На дальних подступах к расцвету XIII века стоят два нехристианских мыслителя, оба родившиеся в Кордове и оба глубоко изучившие наследие Аристотеля — не в европейских переводах, а по-гречески и по-арабски. Один из них — иудейский философ, проживший большую часть жизни в Палестине и Египте. Это Моисей Маймонид, ум, чьё влияние на последующую европейскую мысль оказалось весьма заметным.
Цель человеческой жизни он полагал в подражании Богу. Опираясь на строгую философскую выучку, он стремился согласовать учение великого грека с верой отцов — задача, которая в те века казалась естественной: считалось, что само бытие Божие доказуемо средствами разума, без всякого откровения.
Но та же выучка вела его к выводам смелым и тревожным. Вслед за философской традицией он подвергал сомнению посмертное существование личности: бессмертен, рассуждал он, лишь ум, который восходит к божественной полноте и сливается с нею, тогда как человек как отдельная индивидуальность принадлежит времени и уходит вместе с телом. Эти заключения вызывали серьёзные сомнения в ортодоксии — и среди иудеев, и среди мусульман, и среди христиан.
И всё же в одном важном пункте он расходился со своим знаменитым современником, прославленным толкователем Аристотеля. Тот, чтобы сохранить всевластие Бога, отрицал самую возможность случая. Маймонид же утверждал, что в мире есть место случаю: Бог не помышляет о каждом падающем листе и о каждой гибнущей мошке. Но человек как богоподобное существо всецело зависит от Бога, и Бог судит его за движение воли, а не за внешние действия, которых тот не может совершить без воли Божьей. В этом он близок Пьеру Абеляру, тоже искавшему меру человеческой ответственности в самом расположении воли.
Эти жёсткие, перпендикулярные привычному благочестию выводы нельзя было обойти молчанием.
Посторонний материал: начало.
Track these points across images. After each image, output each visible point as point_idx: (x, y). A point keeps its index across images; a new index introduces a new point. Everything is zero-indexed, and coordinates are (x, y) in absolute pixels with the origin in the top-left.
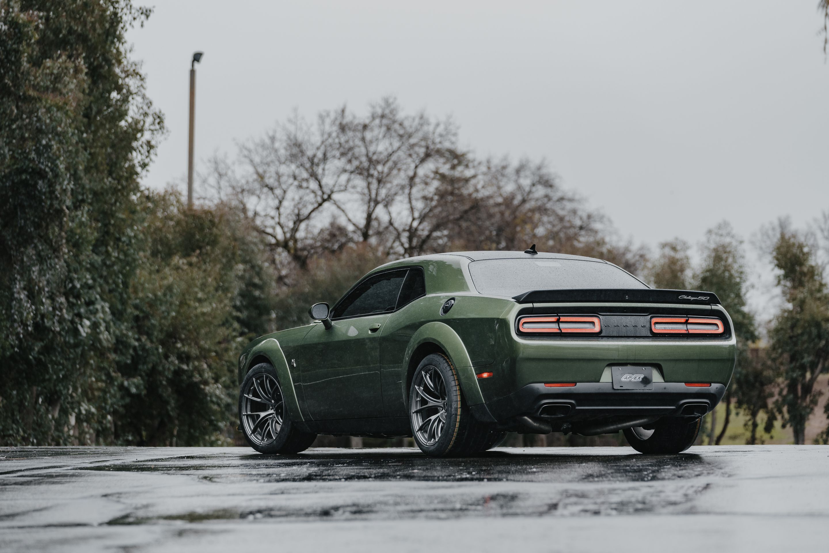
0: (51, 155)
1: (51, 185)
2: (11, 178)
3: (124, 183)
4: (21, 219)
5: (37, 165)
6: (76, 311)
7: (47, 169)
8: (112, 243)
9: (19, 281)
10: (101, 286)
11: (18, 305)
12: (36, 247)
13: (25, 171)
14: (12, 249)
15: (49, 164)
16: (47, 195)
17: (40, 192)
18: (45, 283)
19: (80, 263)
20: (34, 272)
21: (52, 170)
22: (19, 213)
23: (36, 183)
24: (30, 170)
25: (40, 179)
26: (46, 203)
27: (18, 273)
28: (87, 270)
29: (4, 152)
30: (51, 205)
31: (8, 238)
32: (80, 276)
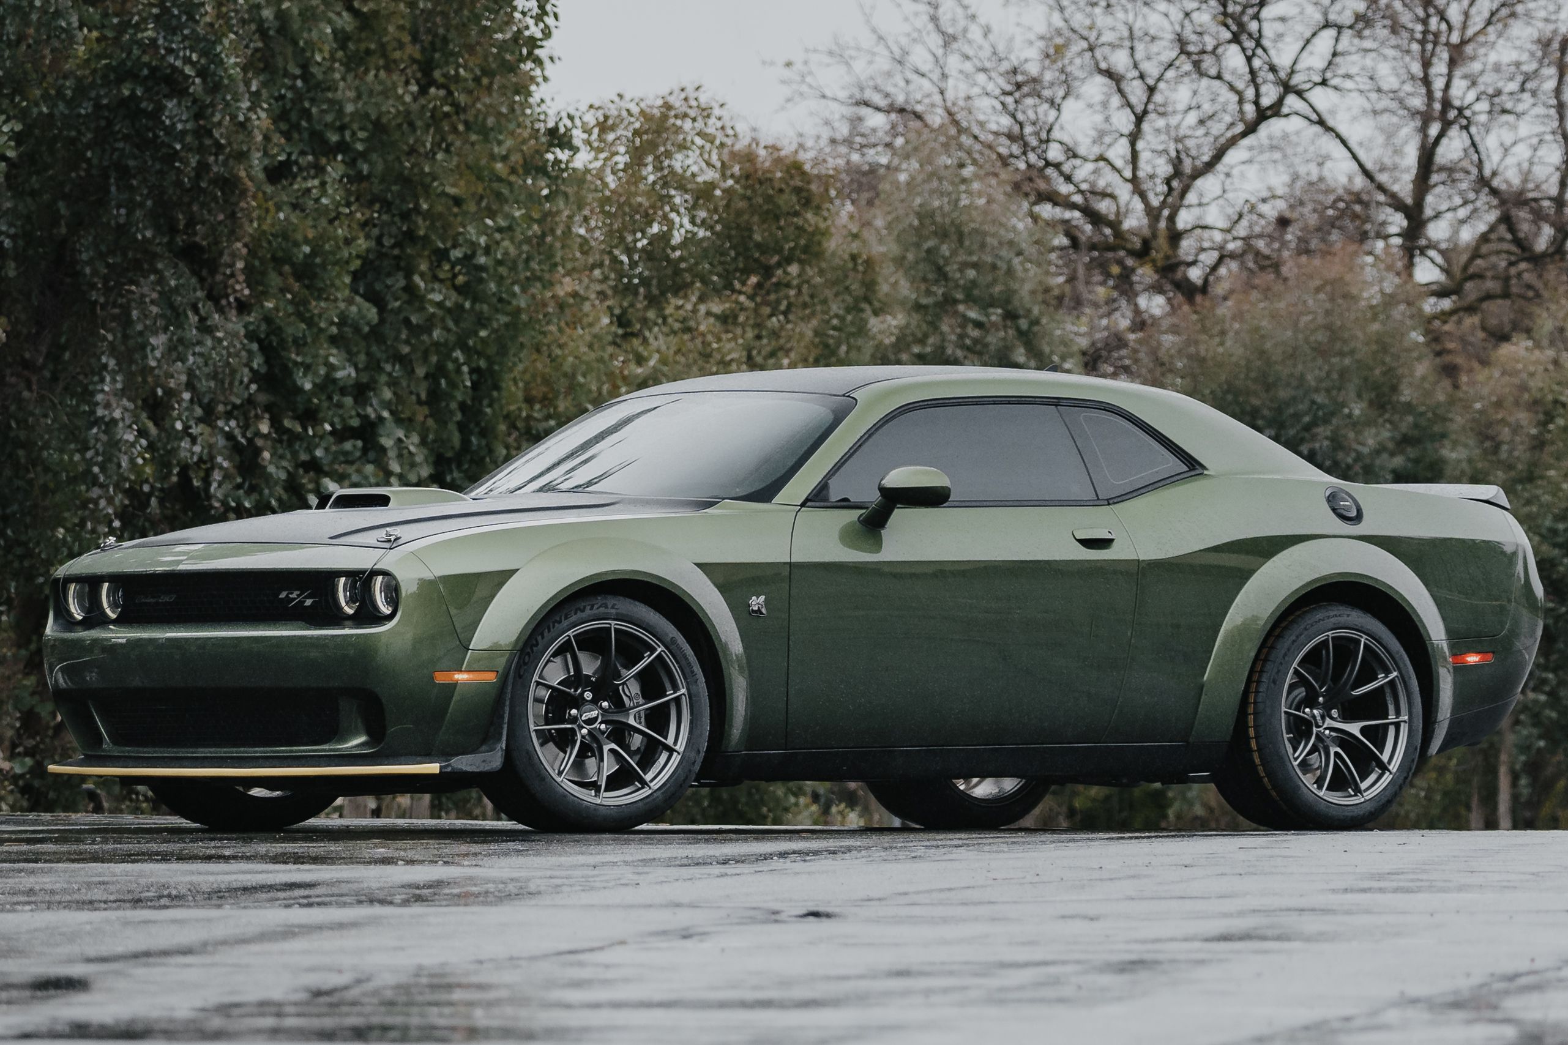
0: (200, 30)
1: (200, 112)
2: (93, 94)
3: (462, 98)
4: (118, 207)
5: (163, 57)
6: (304, 457)
7: (188, 70)
8: (423, 267)
9: (114, 373)
10: (393, 383)
11: (104, 437)
12: (161, 280)
13: (132, 75)
14: (93, 286)
15: (194, 57)
16: (189, 139)
17: (170, 130)
18: (184, 378)
19: (310, 322)
20: (153, 349)
21: (202, 73)
22: (113, 189)
23: (160, 108)
24: (145, 72)
25: (169, 97)
26: (186, 163)
27: (113, 351)
28: (334, 340)
29: (69, 24)
30: (203, 167)
31: (84, 257)
32: (308, 360)
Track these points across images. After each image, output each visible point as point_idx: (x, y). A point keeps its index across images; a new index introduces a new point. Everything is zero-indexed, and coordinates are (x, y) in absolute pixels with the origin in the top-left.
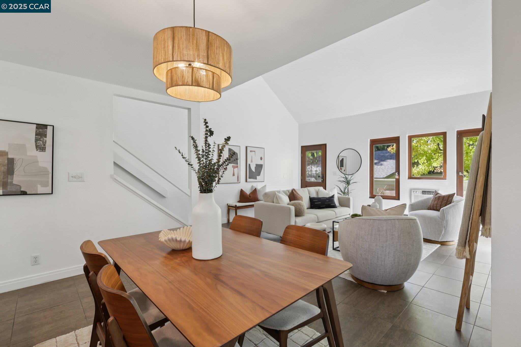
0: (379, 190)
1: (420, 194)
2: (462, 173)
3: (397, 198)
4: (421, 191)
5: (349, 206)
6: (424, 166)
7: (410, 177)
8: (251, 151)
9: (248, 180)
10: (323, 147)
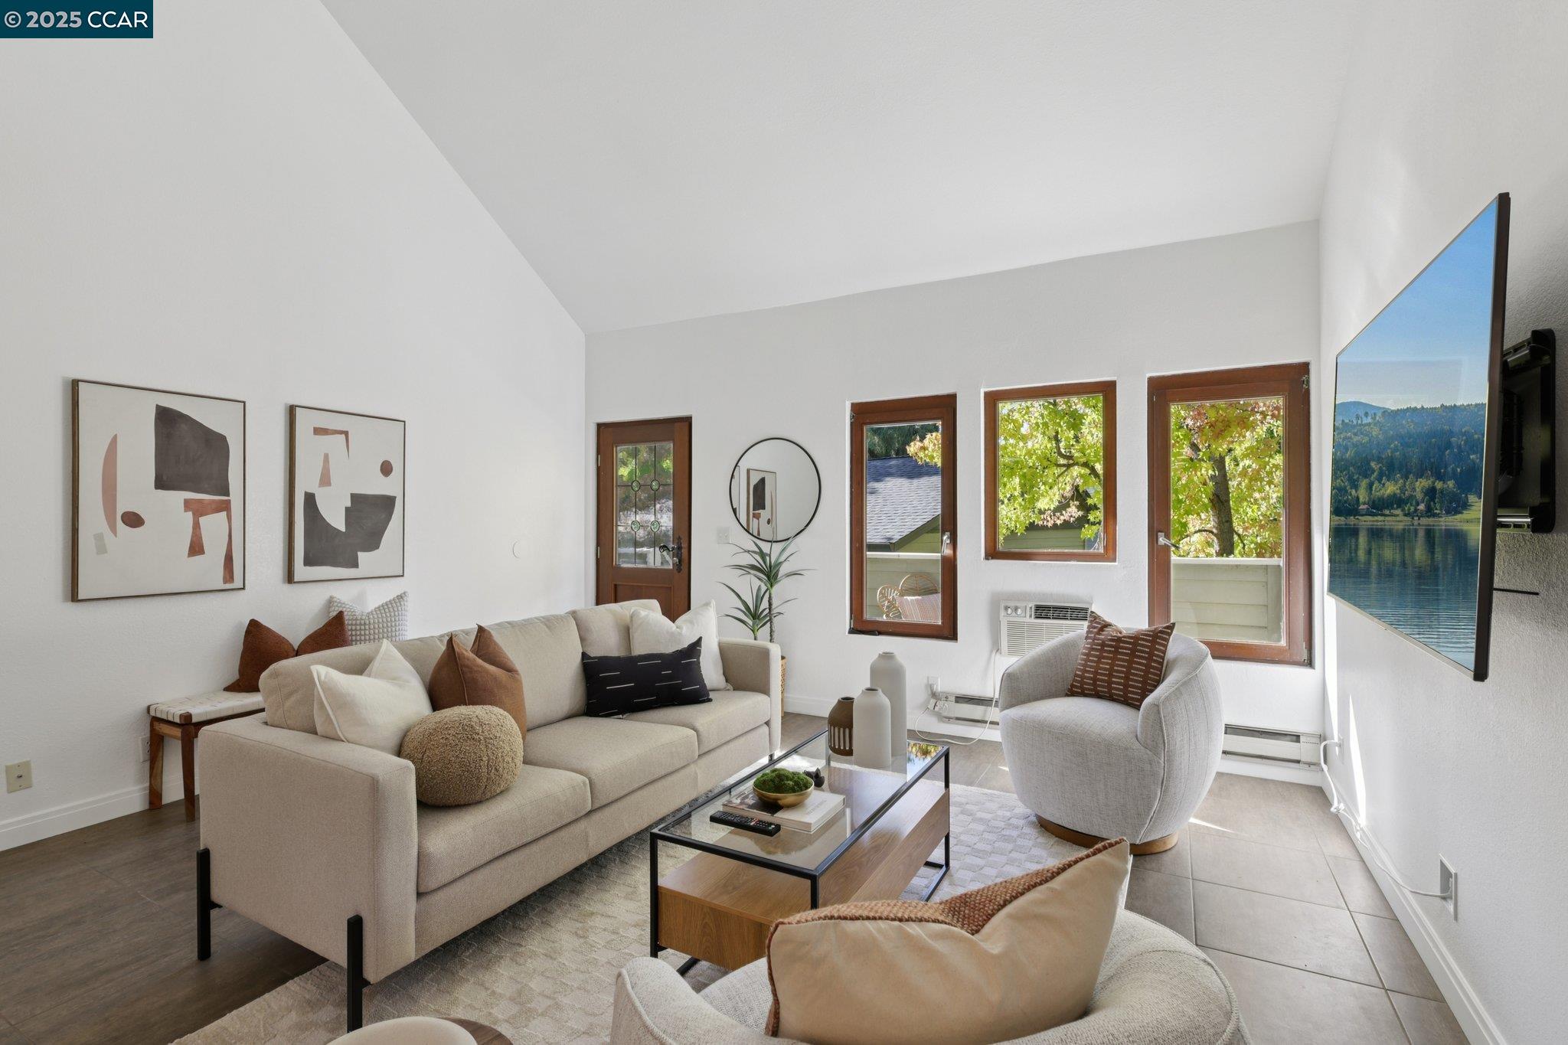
0: (881, 592)
1: (1027, 619)
2: (1167, 536)
3: (946, 633)
4: (1032, 605)
5: (764, 689)
6: (1012, 509)
7: (993, 553)
8: (318, 431)
9: (301, 571)
10: (679, 430)
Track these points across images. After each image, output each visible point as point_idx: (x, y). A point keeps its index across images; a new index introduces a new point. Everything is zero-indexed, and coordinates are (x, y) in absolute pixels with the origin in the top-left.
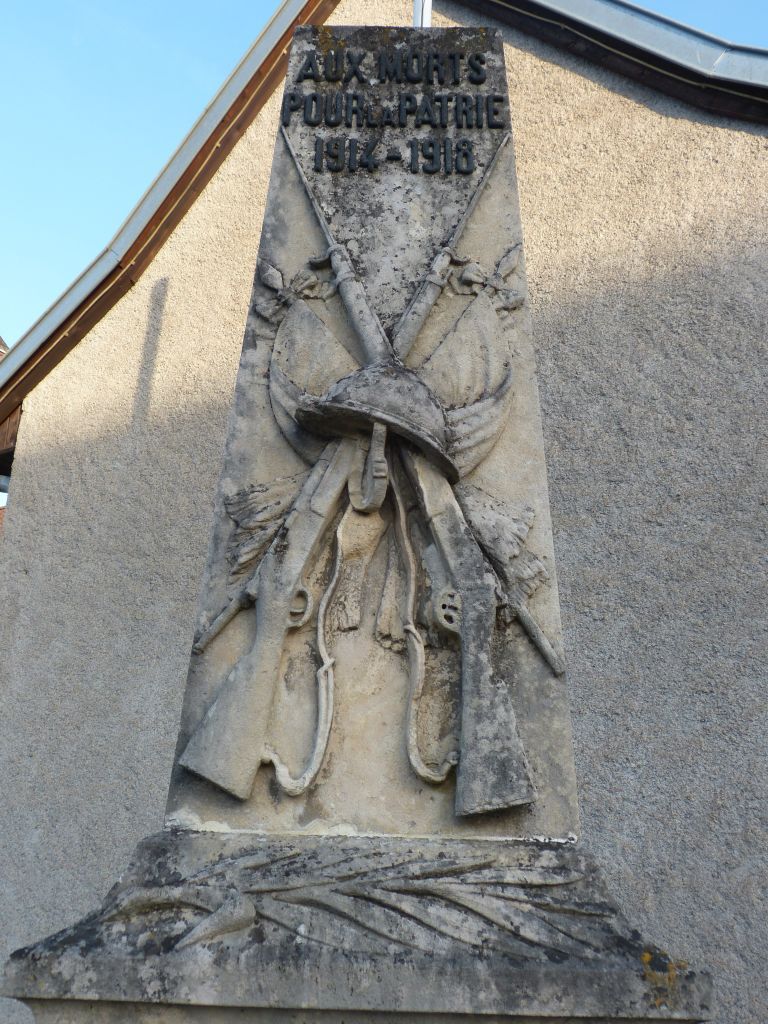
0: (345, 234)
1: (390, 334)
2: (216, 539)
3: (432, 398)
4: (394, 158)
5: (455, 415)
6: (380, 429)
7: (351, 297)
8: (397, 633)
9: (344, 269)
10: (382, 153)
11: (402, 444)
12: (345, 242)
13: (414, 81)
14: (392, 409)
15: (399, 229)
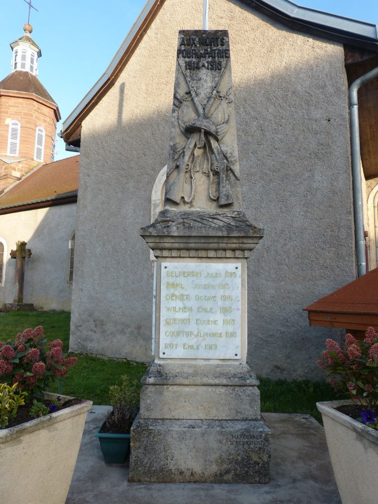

На них предстояло отвечать великим мыслителям следующего поколения — и прежде всего Фоме Аквинскому, который выстроит своё учение, проходя путём разума до конца, а затем уже призывая на помощь веру.
Значение Маймонида в том, что он стал одним из мостов, по которым строгая мысль античности входила в христианскую Европу. Сама дерзость его согласований — попытка свести Писание и философию в единую картину — заставляла других мыслить точнее, искать, где проходит граница между тем, что доказуемо разумом, и тем, что открывается лишь вере. Так чужая по исповеданию мудрость стала закваской для будущих споров, в которых рождалось европейское понимание человека.